TASK TO COMPLETE: Lines with the string "Thetford" must each be copied from the listing.

AVAILABLE DATA:
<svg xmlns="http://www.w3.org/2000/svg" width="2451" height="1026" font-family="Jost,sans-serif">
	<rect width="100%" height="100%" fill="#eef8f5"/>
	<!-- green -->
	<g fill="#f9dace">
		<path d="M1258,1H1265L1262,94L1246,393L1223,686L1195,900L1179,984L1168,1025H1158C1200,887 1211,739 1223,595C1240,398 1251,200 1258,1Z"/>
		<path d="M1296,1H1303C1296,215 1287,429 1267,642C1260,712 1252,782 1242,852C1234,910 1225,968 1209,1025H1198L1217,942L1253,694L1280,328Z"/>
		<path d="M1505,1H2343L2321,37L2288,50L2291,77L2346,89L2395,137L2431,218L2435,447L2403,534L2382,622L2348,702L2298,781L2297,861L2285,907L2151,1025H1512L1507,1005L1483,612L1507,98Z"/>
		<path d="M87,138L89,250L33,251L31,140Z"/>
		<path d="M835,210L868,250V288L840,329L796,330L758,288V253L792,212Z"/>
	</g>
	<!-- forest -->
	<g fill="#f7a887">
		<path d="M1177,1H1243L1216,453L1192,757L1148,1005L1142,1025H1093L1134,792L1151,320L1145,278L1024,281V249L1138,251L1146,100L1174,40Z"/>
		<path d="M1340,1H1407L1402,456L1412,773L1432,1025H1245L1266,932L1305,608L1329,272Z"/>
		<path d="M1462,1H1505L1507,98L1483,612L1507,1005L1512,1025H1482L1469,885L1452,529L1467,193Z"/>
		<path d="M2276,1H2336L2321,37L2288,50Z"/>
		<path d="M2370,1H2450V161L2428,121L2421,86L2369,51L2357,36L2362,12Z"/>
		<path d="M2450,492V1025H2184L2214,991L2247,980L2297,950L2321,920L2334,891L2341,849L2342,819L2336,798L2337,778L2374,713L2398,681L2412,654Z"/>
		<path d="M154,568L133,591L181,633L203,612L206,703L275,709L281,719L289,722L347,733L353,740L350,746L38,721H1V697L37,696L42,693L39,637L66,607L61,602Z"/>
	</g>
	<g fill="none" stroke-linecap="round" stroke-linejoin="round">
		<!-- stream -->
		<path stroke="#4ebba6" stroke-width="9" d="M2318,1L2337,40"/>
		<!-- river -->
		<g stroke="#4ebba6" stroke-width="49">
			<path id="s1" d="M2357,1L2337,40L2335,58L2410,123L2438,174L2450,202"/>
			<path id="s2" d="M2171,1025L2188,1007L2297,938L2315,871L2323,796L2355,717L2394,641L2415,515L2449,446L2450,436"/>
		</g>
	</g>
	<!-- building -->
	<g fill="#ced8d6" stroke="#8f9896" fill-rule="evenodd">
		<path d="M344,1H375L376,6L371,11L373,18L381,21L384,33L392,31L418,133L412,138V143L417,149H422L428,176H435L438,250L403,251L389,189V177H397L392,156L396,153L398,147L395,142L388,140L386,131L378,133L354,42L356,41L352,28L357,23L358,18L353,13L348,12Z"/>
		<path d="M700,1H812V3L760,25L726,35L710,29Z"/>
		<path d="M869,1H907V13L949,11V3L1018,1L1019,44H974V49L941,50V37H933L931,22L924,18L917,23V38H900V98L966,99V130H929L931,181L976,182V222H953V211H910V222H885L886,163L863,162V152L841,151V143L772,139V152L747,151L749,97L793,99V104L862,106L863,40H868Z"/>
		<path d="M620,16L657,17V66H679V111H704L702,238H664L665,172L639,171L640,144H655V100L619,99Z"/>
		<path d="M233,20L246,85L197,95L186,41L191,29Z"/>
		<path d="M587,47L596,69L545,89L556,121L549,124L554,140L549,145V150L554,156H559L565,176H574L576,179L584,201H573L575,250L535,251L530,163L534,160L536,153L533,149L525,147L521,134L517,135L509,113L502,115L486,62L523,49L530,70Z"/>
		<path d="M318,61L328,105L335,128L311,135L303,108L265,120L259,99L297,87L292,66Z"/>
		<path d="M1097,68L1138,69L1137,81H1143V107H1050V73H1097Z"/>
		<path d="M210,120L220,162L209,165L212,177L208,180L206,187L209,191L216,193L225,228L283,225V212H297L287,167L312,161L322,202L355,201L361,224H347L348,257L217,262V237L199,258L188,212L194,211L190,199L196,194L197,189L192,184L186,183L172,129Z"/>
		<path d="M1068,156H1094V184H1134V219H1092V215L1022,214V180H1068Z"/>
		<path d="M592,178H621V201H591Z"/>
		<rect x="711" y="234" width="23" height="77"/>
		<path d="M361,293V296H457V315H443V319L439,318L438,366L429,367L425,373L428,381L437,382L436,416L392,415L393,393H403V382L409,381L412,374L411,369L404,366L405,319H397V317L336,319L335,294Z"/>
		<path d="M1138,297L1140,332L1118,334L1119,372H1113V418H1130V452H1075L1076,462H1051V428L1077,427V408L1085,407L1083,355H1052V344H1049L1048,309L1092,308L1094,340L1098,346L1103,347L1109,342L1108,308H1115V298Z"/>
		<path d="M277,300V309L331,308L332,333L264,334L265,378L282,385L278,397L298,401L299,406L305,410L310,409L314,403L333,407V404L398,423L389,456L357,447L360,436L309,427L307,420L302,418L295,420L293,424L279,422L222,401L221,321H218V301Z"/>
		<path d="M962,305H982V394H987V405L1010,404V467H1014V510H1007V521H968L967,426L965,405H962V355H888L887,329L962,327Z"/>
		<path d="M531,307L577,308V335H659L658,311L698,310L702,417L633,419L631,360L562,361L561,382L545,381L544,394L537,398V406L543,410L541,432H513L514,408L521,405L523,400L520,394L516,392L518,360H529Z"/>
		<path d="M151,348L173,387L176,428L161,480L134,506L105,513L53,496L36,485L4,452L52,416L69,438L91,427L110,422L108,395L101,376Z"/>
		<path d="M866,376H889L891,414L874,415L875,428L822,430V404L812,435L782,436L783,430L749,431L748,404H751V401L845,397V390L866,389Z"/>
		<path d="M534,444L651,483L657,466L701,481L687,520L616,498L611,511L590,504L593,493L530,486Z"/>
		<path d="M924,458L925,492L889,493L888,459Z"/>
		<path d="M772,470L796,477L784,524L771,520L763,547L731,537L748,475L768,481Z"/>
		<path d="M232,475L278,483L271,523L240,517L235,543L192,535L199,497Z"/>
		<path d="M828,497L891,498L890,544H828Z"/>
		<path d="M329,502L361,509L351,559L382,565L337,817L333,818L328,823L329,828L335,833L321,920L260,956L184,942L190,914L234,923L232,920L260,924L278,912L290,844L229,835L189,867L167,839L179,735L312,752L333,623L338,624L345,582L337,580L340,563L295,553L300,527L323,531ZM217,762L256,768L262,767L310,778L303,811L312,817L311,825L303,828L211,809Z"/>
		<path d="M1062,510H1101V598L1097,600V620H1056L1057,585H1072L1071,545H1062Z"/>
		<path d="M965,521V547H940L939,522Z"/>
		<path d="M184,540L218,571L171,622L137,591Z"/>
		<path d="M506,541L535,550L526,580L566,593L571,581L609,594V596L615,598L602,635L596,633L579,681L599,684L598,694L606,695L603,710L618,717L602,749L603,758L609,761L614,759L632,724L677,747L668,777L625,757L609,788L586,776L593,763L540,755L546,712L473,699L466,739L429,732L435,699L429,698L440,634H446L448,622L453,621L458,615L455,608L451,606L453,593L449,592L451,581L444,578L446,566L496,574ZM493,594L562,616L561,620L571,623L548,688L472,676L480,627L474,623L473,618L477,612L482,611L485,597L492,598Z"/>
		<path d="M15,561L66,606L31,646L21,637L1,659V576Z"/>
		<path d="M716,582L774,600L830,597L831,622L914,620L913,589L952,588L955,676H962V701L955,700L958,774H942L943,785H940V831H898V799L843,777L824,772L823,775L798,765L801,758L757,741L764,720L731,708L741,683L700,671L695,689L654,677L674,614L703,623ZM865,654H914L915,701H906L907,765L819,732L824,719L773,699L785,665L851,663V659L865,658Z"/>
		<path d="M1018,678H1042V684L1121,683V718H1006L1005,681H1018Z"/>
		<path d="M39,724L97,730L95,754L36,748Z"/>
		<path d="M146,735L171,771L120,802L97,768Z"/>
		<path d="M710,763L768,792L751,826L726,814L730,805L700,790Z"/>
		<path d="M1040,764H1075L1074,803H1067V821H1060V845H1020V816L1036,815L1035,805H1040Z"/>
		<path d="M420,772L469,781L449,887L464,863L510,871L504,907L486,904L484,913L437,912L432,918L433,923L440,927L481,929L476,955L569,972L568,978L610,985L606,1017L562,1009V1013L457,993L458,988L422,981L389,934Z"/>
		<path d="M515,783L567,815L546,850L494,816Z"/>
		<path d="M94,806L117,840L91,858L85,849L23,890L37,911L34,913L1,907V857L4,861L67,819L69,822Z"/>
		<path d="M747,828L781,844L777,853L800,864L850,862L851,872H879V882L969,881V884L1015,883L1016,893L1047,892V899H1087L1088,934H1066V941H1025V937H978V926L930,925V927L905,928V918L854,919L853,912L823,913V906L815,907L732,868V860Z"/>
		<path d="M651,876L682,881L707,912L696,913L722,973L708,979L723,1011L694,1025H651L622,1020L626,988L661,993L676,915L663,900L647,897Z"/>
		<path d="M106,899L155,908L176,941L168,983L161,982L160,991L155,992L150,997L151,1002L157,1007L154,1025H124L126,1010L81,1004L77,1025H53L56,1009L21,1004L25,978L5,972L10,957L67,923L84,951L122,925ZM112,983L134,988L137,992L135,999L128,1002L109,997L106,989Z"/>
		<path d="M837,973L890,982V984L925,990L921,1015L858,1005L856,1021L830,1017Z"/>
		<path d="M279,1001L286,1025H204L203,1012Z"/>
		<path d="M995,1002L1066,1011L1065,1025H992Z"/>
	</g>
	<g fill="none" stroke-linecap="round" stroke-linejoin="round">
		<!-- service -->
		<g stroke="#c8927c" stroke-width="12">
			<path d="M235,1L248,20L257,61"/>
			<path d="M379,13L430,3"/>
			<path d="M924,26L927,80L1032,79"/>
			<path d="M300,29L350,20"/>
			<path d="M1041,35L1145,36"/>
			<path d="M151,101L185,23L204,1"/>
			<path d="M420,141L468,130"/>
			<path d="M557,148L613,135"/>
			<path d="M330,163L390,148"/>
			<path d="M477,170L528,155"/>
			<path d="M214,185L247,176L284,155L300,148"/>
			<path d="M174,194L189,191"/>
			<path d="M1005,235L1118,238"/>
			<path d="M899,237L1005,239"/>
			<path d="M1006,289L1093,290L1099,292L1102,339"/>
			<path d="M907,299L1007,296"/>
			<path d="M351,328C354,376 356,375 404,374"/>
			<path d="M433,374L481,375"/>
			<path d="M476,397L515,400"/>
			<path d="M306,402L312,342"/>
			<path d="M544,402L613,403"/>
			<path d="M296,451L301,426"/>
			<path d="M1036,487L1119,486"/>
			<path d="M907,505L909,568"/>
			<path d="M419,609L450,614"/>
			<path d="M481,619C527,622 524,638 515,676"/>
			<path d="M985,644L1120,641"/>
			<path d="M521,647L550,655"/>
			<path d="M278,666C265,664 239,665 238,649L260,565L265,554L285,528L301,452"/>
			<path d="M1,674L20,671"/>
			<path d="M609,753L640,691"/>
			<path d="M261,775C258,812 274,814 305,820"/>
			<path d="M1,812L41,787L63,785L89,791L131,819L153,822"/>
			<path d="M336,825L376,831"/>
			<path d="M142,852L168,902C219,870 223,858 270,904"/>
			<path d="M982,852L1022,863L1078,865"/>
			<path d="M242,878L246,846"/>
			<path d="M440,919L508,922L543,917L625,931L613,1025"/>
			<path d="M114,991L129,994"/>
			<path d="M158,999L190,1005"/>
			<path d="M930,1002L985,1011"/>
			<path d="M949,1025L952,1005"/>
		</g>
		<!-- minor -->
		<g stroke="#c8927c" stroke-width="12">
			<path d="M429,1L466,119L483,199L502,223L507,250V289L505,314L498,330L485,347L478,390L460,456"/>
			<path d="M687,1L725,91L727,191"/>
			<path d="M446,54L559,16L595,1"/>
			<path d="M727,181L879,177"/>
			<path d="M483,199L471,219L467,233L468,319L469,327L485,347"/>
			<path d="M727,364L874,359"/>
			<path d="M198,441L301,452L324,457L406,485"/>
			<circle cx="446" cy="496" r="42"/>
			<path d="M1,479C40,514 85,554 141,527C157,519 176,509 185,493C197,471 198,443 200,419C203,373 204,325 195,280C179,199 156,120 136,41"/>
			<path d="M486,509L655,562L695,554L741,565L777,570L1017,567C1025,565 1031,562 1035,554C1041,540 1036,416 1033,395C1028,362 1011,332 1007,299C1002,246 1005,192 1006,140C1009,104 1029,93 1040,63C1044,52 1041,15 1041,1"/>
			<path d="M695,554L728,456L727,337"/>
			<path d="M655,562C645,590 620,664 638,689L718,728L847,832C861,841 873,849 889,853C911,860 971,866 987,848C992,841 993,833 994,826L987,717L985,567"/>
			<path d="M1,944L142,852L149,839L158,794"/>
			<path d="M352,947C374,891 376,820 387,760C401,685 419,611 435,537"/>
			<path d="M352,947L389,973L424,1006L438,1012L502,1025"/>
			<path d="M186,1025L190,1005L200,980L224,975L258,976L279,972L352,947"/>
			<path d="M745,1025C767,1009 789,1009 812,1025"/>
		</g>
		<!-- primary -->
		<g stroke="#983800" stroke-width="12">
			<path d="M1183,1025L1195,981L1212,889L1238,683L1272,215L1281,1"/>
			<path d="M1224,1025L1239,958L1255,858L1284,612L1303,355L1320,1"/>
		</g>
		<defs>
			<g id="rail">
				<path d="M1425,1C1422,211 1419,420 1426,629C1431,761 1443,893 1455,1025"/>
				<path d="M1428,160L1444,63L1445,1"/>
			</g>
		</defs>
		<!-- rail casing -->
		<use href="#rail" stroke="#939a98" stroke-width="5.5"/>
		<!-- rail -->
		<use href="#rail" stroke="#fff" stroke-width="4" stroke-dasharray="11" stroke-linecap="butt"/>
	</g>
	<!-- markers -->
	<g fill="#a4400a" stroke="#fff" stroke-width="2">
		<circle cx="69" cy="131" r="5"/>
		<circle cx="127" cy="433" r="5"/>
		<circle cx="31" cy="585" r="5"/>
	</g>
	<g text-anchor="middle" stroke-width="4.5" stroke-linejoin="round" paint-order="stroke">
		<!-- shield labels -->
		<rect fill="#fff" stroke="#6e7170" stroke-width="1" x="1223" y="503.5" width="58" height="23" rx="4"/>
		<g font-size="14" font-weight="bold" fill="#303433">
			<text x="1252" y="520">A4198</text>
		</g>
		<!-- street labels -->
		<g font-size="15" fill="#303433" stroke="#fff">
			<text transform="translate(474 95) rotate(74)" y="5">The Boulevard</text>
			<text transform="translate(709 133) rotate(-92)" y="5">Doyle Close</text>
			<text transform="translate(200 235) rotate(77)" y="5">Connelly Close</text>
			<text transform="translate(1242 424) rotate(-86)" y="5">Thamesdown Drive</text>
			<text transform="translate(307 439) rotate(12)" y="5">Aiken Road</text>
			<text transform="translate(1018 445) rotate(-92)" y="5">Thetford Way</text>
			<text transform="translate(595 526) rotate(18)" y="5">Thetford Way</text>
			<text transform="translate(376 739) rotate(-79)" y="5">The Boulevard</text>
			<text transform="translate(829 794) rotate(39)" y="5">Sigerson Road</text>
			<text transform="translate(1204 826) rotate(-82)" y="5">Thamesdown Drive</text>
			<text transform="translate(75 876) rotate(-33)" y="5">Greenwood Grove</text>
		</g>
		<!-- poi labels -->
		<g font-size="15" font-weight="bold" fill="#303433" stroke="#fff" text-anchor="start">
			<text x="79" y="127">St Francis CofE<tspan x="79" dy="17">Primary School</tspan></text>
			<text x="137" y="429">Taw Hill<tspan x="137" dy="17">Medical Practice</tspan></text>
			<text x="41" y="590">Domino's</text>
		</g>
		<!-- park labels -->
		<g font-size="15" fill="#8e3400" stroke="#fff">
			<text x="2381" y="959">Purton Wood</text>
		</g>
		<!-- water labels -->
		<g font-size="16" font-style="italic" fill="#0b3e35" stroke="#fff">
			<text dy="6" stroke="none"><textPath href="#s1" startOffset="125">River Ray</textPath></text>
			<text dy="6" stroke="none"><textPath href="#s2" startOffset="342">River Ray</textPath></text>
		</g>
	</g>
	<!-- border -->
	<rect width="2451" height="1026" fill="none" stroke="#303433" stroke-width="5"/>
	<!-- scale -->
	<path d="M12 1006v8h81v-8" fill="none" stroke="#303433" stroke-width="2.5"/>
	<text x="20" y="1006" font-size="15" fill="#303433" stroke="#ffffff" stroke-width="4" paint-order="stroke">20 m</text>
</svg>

RESPONSE BOX:
			<text transform="translate(1018 445) rotate(-92)" y="5">Thetford Way</text>
			<text transform="translate(595 526) rotate(18)" y="5">Thetford Way</text>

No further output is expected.